While their campaign at the recently concluded 18th Pan American Games in Lima, Peru was nothing to write home about, Menzies was grateful for the opportunity to assess players, similar to that of the Central American and Caribbean (CAC) Games in Colombia last year, which served as a valuable component in their World Cup selection process.

Recollecting their performances at the games, Menzies again viewed the outcome as part and parcel of building and sustaining a competitive pool of players beyond the current cycle.

The fairly youthful Jamaican squad suffered 0-2 scorelines to Mexico and Colombia followed by a 1-3 loss to Paraguay in Group A play, before defeating Peru 1-0 in the seventh-place play-off.

Menzies could again be without some of his more established players for the Caribbean phase of Olympic qualifying.

“Obviously we got a lot of inspiration from the last result, but at the end of the day, we went there to get some experience and I think we accomplished that because we got a good assessment of where some of these players are and there will be a couple of them that will make that Olympic squad for sure.

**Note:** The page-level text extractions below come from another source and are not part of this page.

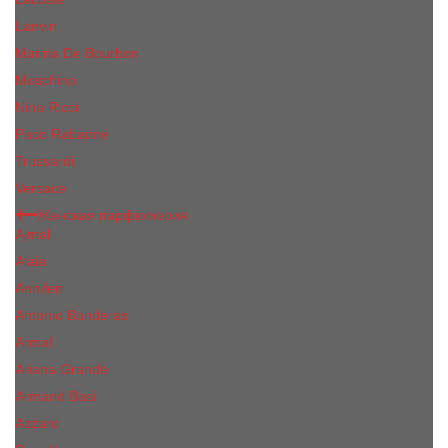
Lanvin
Marina De Bourbon
Moschino
Nina Ricci
Paco Rabanne
Trussardi
Versace
Женская парфюмерия
Ajmal
Alaia
Annifen
Antonio Banderas
Armaf
Ariana Grande
Armand Basi
Azzaro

“That is what you want in your programme because it's not about this year or next year, it's about years to come because you want to be able to have players coming through and gaining valuable experience and that's a critical part of the programme,” Menzies reasoned.

He continued: “When we went to the World Cup Mireya Grey only played one game, so we can't be going to these big events against top quality players and teams with players with limited international experience.

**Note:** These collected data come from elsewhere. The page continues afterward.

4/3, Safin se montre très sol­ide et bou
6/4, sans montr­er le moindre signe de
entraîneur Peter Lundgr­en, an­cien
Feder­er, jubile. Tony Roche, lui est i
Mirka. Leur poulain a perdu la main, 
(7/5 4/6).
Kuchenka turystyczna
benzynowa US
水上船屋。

“So, we are happy that we were able to be at the Pan Am Games to get some of the younger players to gather that experience, which then makes our jobs a little bit harder to make selections and that's what we want.”

That said, the tactician also welcomed the opportunity to partner with the Jamaica Olympic Association (JOA) and is optimistic that the body will also assist in their Olympic preparation, like they did with the Under-23 Reggae Boyz team.

“We wouldn't be able to get that experience if it wasn't for the JOA and we are looking to get them on board to help us get quality games during the Olympic campaign.

“We did have a meeting and we talked about the collaboration and what can happen so that we can secure the best possible preparation phase for these games, but I think we are going to extend that so hopefully something can come out of it,” Menzies noted.